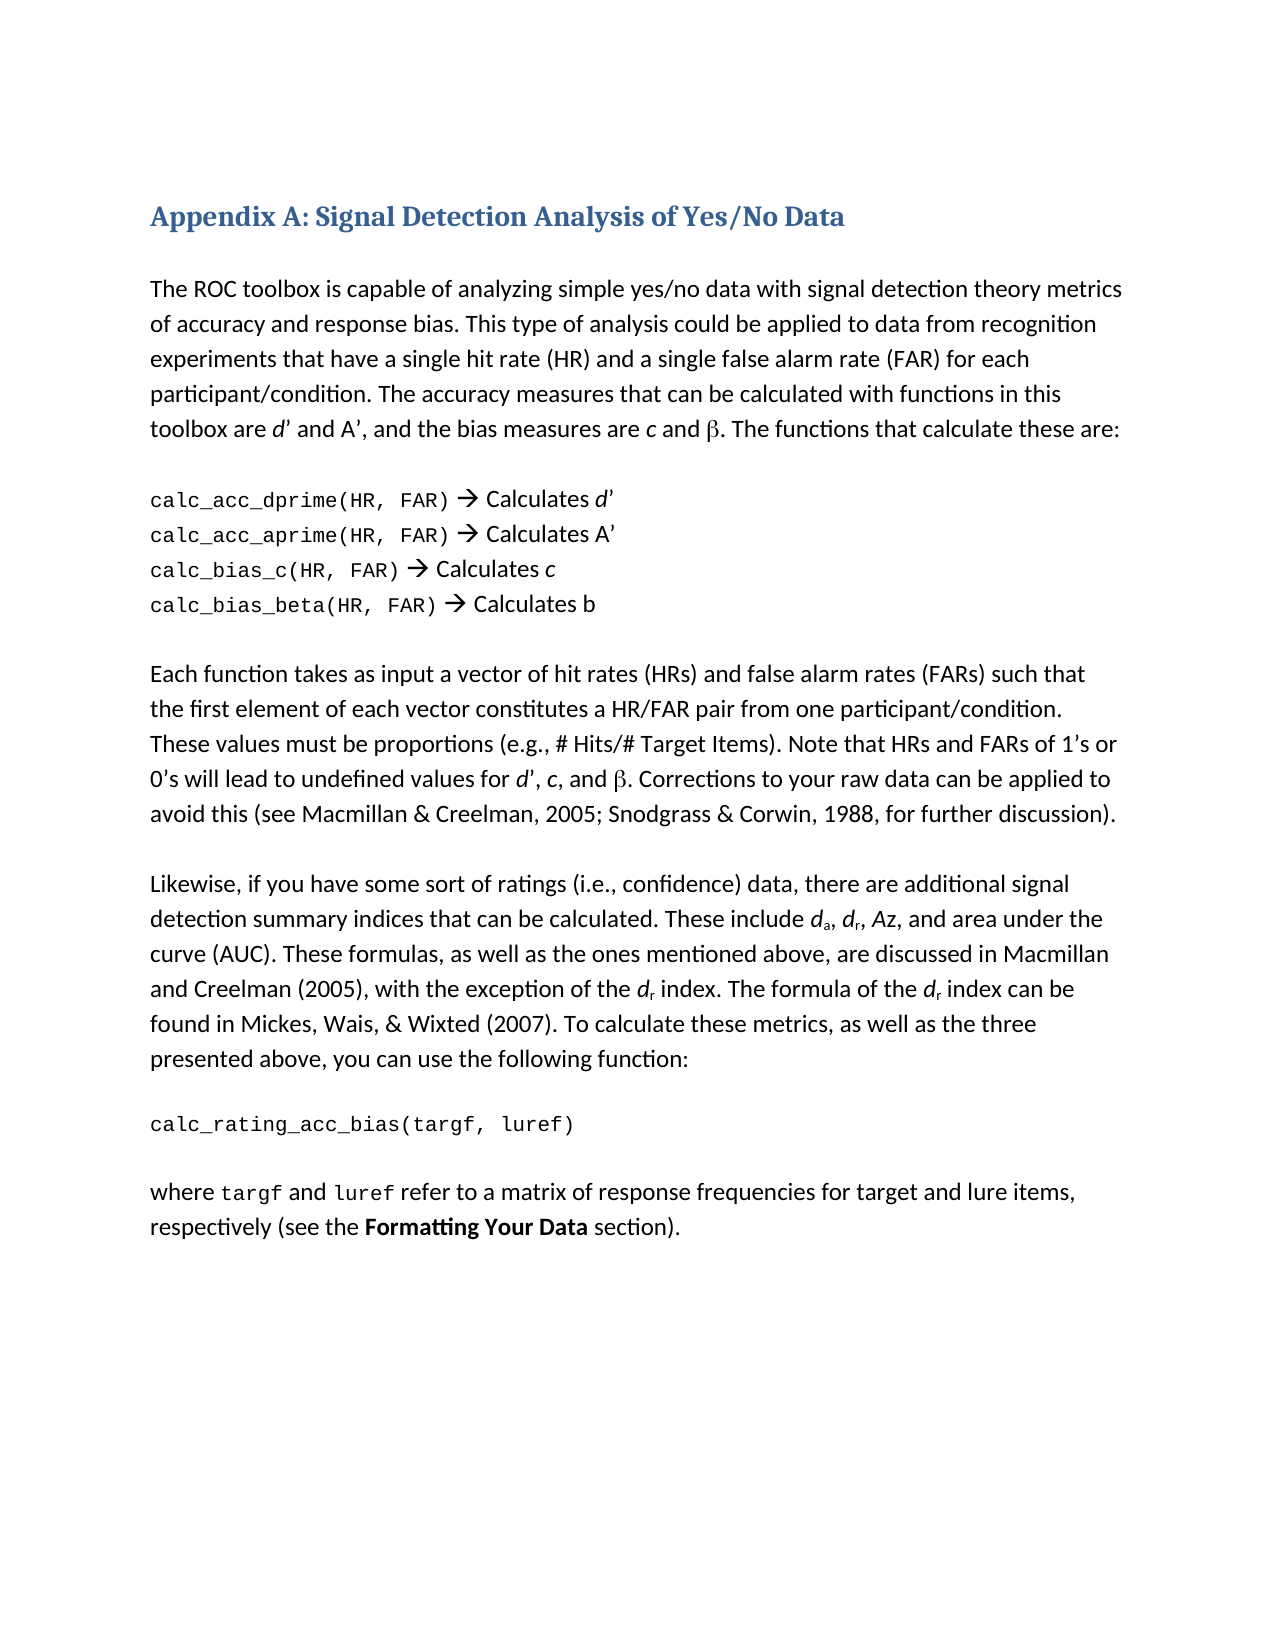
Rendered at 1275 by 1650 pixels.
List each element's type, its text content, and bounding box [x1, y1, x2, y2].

text calc_bias_c(HR, FAR) Calculates c [150, 553, 1125, 584]
text calc_bias_beta(HR, FAR) Calculates b [150, 588, 1125, 619]
text calc_acc_dprime(HR, FAR) Calculates d’ [150, 483, 1125, 514]
subtitle Appendix A: Signal Detection Analysis of Yes/No Data [150, 200, 1125, 233]
text The ROC toolbox is capable of analyzing simple yes/no data with signal detection theory metrics of accuracy and response bias. This type of analysis could be applied to data from recognition experiments that have a single hit rate (HR) and a single false alarm rate (FAR) for each participant/condition. The accuracy measures that can be calculated with functions in this toolbox are d’ and A’, and the bias measures are c and . The functions that calculate these are: [150, 273, 1125, 444]
text where targf and luref refer to a matrix of response frequencies for target and lure items, respectively (see the Formatting Your Data section). [150, 1176, 1125, 1241]
text calc_rating_acc_bias(targf, luref) [150, 1113, 1125, 1137]
text Each function takes as input a vector of hit rates (HRs) and false alarm rates (FARs) such that the first element of each vector constitutes a HR/FAR pair from one participant/condition. These values must be proportions (e.g., # Hits/# Target Items). Note that HRs and FARs of 1’s or 0’s will lead to undefined values for d’, c, and . Corrections to your raw data can be applied to avoid this (see Macmillan & Creelman, 2005; Snodgrass & Corwin, 1988, for further discussion). [150, 658, 1125, 829]
text calc_acc_aprime(HR, FAR) Calculates A’ [150, 518, 1125, 549]
text Likewise, if you have some sort of ratings (i.e., confidence) data, there are additional signal detection summary indices that can be calculated. These include da, dr, Az, and area under the curve (AUC). These formulas, as well as the ones mentioned above, are discussed in Macmillan and Creelman (2005), with the exception of the dr index. The formula of the dr index can be found in Mickes, Wais, & Wixted (2007). To calculate these metrics, as well as the three presented above, you can use the following function: [150, 868, 1125, 1074]
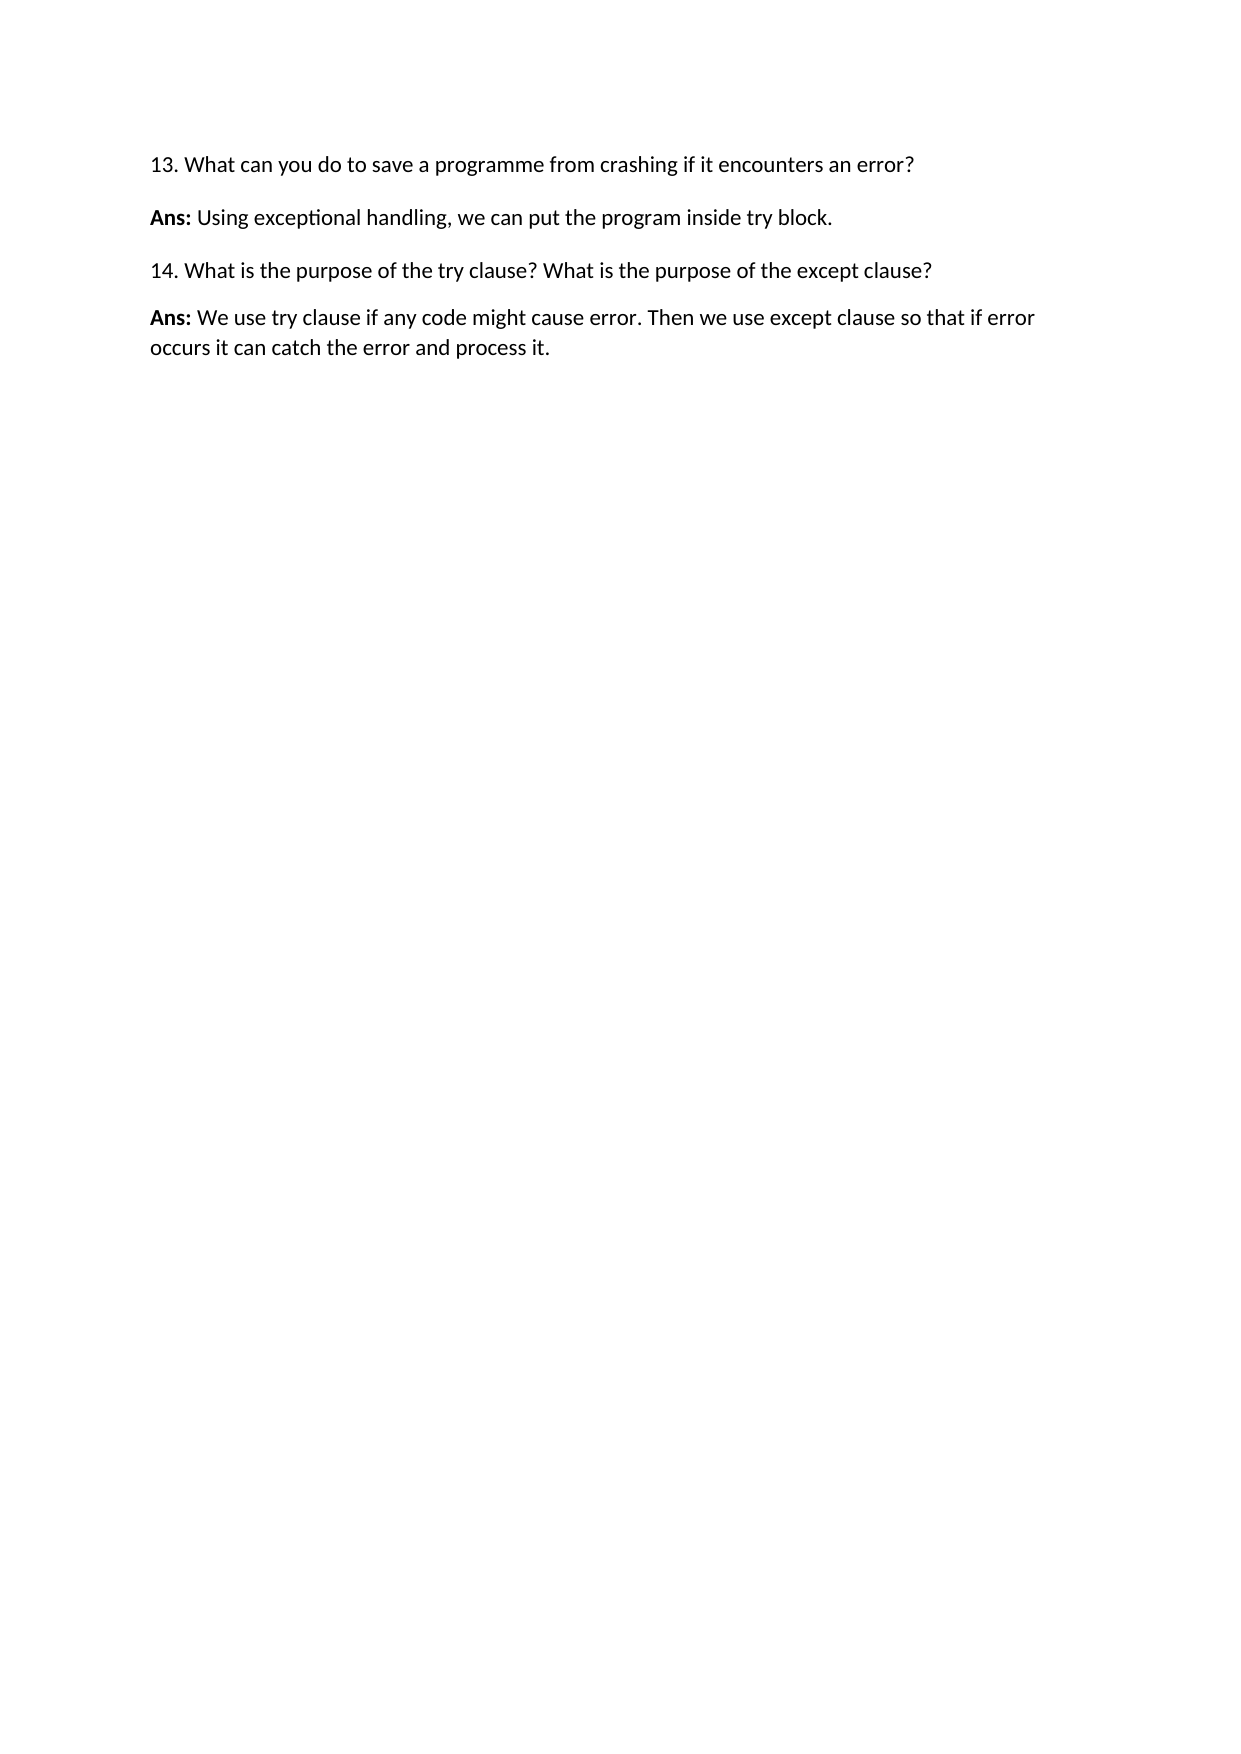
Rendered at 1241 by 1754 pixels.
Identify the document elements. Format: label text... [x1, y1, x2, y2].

text 14. What is the purpose of the try clause? What is the purpose of the except clause? [150, 256, 1090, 284]
text Ans: Using exceptional handling, we can put the program inside try block. [150, 203, 1090, 231]
text 13. What can you do to save a programme from crashing if it encounters an error? [150, 150, 1090, 178]
text Ans: We use try clause if any code might cause error. Then we use except clause so that if error occurs it can catch the error and process it. [150, 303, 1090, 361]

*****

**TASK ITEM:** Give back the line containing "Rendered at 1241 by 1754 pixels." and all the lines after it through the end of the records, unchanged.

**SOLVED PROBLEM:**
Rendered at 1241 by 1754 pixels.
Identify the document elements. Format: label text... [x1, y1, x2, y2].

text 14. What is the purpose of the try clause? What is the purpose of the except clause? [150, 256, 1090, 284]
text Ans: Using exceptional handling, we can put the program inside try block. [150, 203, 1090, 231]
text 13. What can you do to save a programme from crashing if it encounters an error? [150, 150, 1090, 178]
text Ans: We use try clause if any code might cause error. Then we use except clause so that if error occurs it can catch the error and process it. [150, 303, 1090, 361]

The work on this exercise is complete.